Ich habe den 610 nach 6 Monaten wieder abgebaut. Bei 90 kg Körpergewicht war die wegen des Stufenprinzips erhöhte Druckbelastung unter den Sitzknochen unerträglich. Trotz Eingewöhnung mit Ruhepausen. Eine Weile funktionierte der Sattel befriedigend, bis nach 6 Monaten das Gelpolster etwas weicher wurde und der Sitzknochen bis zur Schale durchdrückte. Das Problem wird wahrscheinlich nur bei größerem Körpergewicht und ungünstig geformten Sitzknochen auftreten. Für 30 km Arbeitsweg ist der 610-Sattel wahrscheinlich erträglich.
Gestört hat mich außerdem der relativ breite Übergang zwischen Sitzfläche und Sattelnase bei mehreren SQ-lab-Sätteln. Das scheuert zwischen den Beinen (je nach Oberschenkeldurchmesser und Beinhaltung).
Außerdem hat man mir trotz ergonomiegeschultem Händler einen etwas zu schmalen Sattel verkauft, was bei hohem Körpergewicht zusätzlich den Druck verstärkt. Das SQ-lab-Messergebnis sei laut SQ-lab die minimale Sattelbreite, der Händler weiß davon aber nichts und kennt das Messergebnis als optimale Sattelbreite.
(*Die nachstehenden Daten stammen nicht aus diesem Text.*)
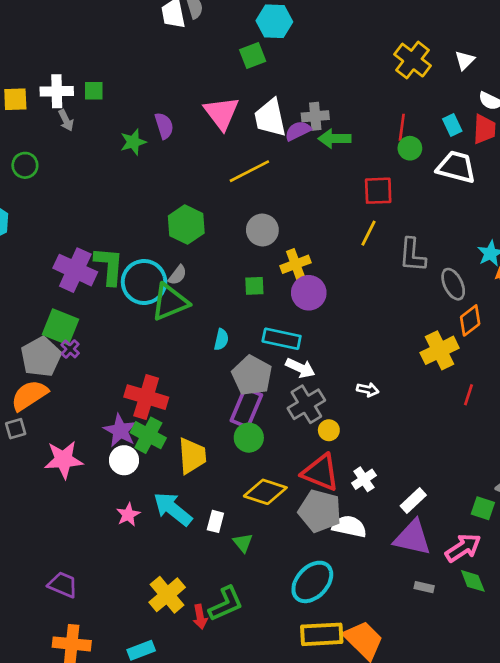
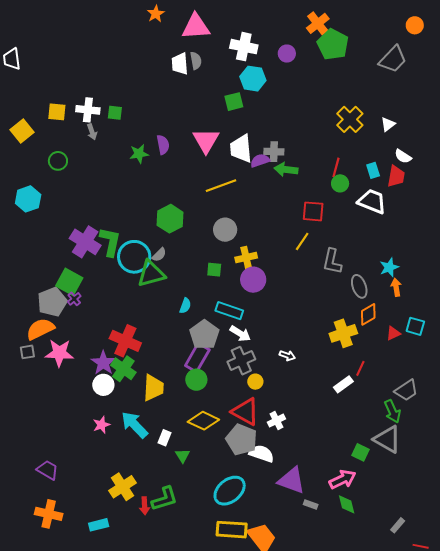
pink star: (64, 460) -> (59, 353), moved
white rectangle: (413, 501) -> (343, 384), moved
purple triangle: (412, 538) -> (292, 480), moved

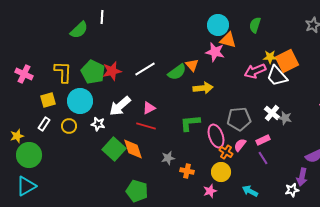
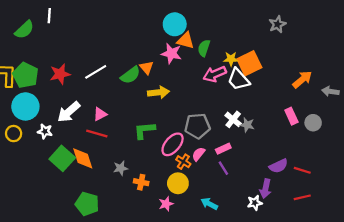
green semicircle: (255, 25) -> (204, 48), moved
green pentagon: (93, 72) -> (25, 75), moved
pink ellipse: (216, 136) -> (173, 144), turned 60

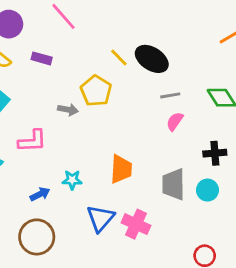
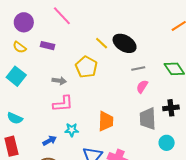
gray arrow: (68, 110) -> (59, 81), moved
pink L-shape: (32, 141) -> (63, 104), moved
gray trapezoid: (173, 184) -> (148, 119), moved
cyan circle: (208, 190) -> (167, 143), moved

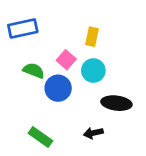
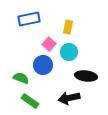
blue rectangle: (23, 28) -> (29, 19), moved
green semicircle: (34, 71) -> (21, 78), moved
black arrow: (93, 133) -> (69, 98), size x1.5

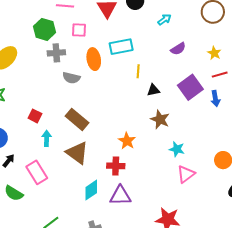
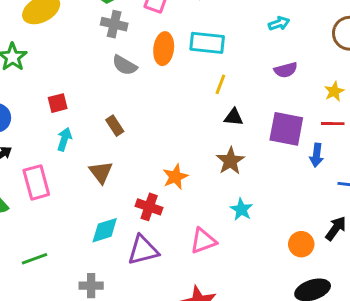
purple square: (190, 87) -> (286, 129), turned 30
red square: (35, 116) -> (58, 103), turned 32
brown rectangle: (77, 119) -> (115, 126), size x0.6
brown triangle: (77, 153) -> (101, 172), size x0.7
pink triangle: (186, 174) -> (203, 241), moved
purple triangle: (120, 196) -> (143, 250), turned -30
Die Sitzposition muss ganz penibel ausgerichtet werden, am besten mit einer Sattelstütze, die in der Neigung stufenlos verstellbar ist (Rastung wäre zu grob). Außerdem verhindert die Gestellform bei einigen Modellen (z.B. 611), den Sattel weit nach vorn zu schieben. Man muß aber mit den Sitzknochen genau auf den Idealpunkten sitzen - die SQ-lab-Sättel haben kaum Bewegungsspielraum. In meinem Fall war die Anschaffung einer neuen Sattelstütze nötig und nützlich:
NC-17 Empire S-pro Das ergonomische Konzept und die Theorie von
SQ-lab finde ich völlig richtig. Leider gelingen die Umsetzung im Produkt und der Vertrieb nach meiner Erfahrung nicht so gut:
Ohne Vermessung und längere Probefahrten würde ich keinen SQ-lab-Sattel kaufen. Leider führen nur wenige Händler alle Modelle. Viele nur die gängigsten Modelle in wenigen Breiten. Das nützt nichts.
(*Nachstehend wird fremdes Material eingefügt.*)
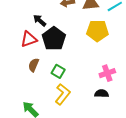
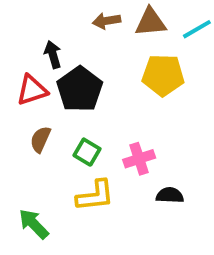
black arrow: (40, 20) -> (53, 54), turned 32
pink cross: (107, 73) -> (139, 159), moved
yellow L-shape: (63, 94) -> (95, 196), turned 45

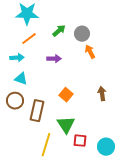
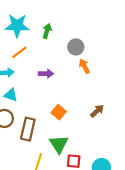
green arrow: (59, 31) -> (47, 31), moved, turned -32
brown arrow: (102, 94) -> (97, 111), turned 56

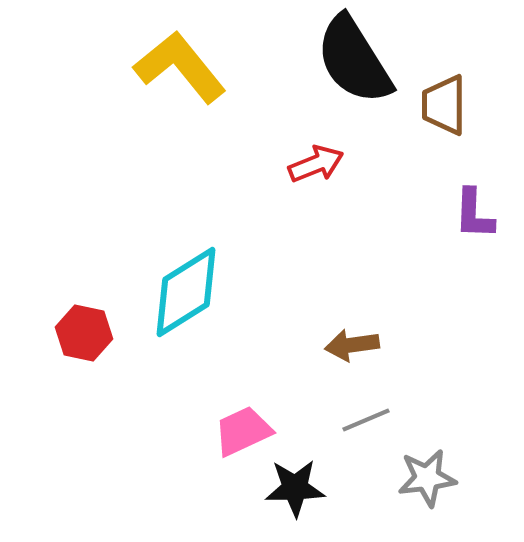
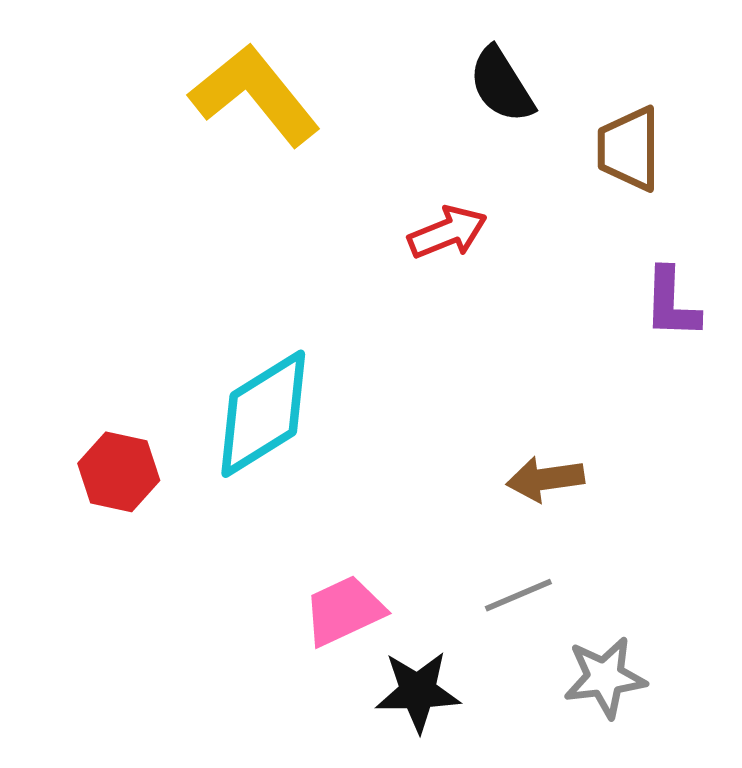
black semicircle: (354, 60) -> (501, 85), size x0.6
brown arrow: (352, 345) -> (545, 479), moved

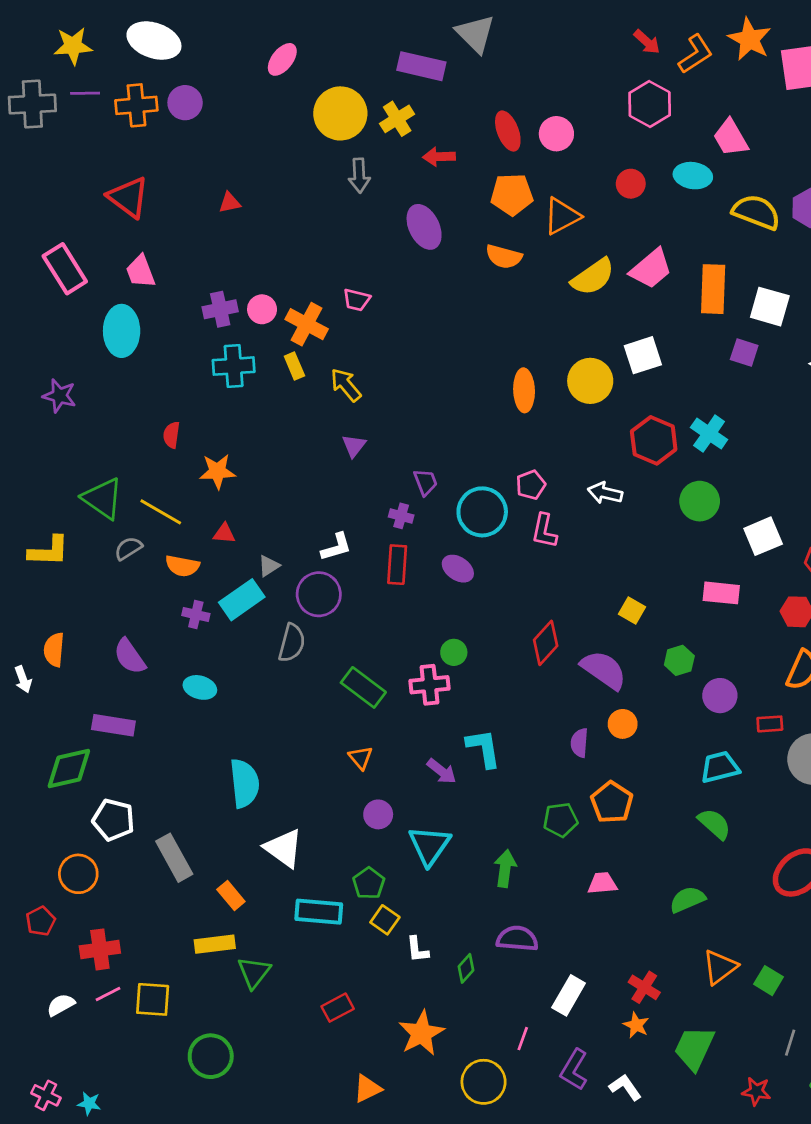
Den Händlern stehen auch keine Testmodelle zur Verfügung, weshalb die Möglichkeiten zur Probefahrt begrenzt werden. Bereits nach kurzer Fahrzeit verwischt die weisse Farbe der Produktgrafik und der Sattel sieht gebraucht aus. Der Händler steckt also in der Klemme und begrenzt Probefahrten und Umtausch. Das Messergebnis sei sowieso absolut sicher...
Auch das SQ-lab-Messverfahren ist kritisch zu betrachten: Der Sitzknochenabstand lässt sich im Wellpapp-Abdruck vielleicht auf 5 mm genau messen. Dieser Wert wird auf ein Anzeigegerät mit rotem Laserstrahl übertragen und in einer Tabelle werden die empfohlenen Sattelmodelle sichtbar. Toll, aber ungenau. SQ-lab sortiert die Sättel nach Sitzknochenabstand und Sitzwinkel. Und den hat mein Händler nur grob geschätzt. Trotzdem kamen für mich lasergenau gleich mehrere Modelle in Frage: vom Rennsattel 611 bis zum weichen 602. Funktioniert hat keiner. 611 schmerzhaft unter den Sitzknochen. 602 viel zu weich, Faltenbildung mit Druckstellen. 610 war dann noch am besten...
Unberücksichtigt blieben beim SQ-lab-Händler auch andere wichtige Kriterien: Körpergewicht, Sitzdauer, Tourenlänge, Beckenhaltung, eventuelle Fehleinstellung der bisherigen Sitzposition. So wird das nichts.
Inzwischen fahre ich einen
Allay Racing Sport 2.1 . Druckentlastung ausgezeichnet, Druckbelastung unter Sitzknochen moderat. Dauerhaltbarkeit noch nicht geprüft, da zu neu.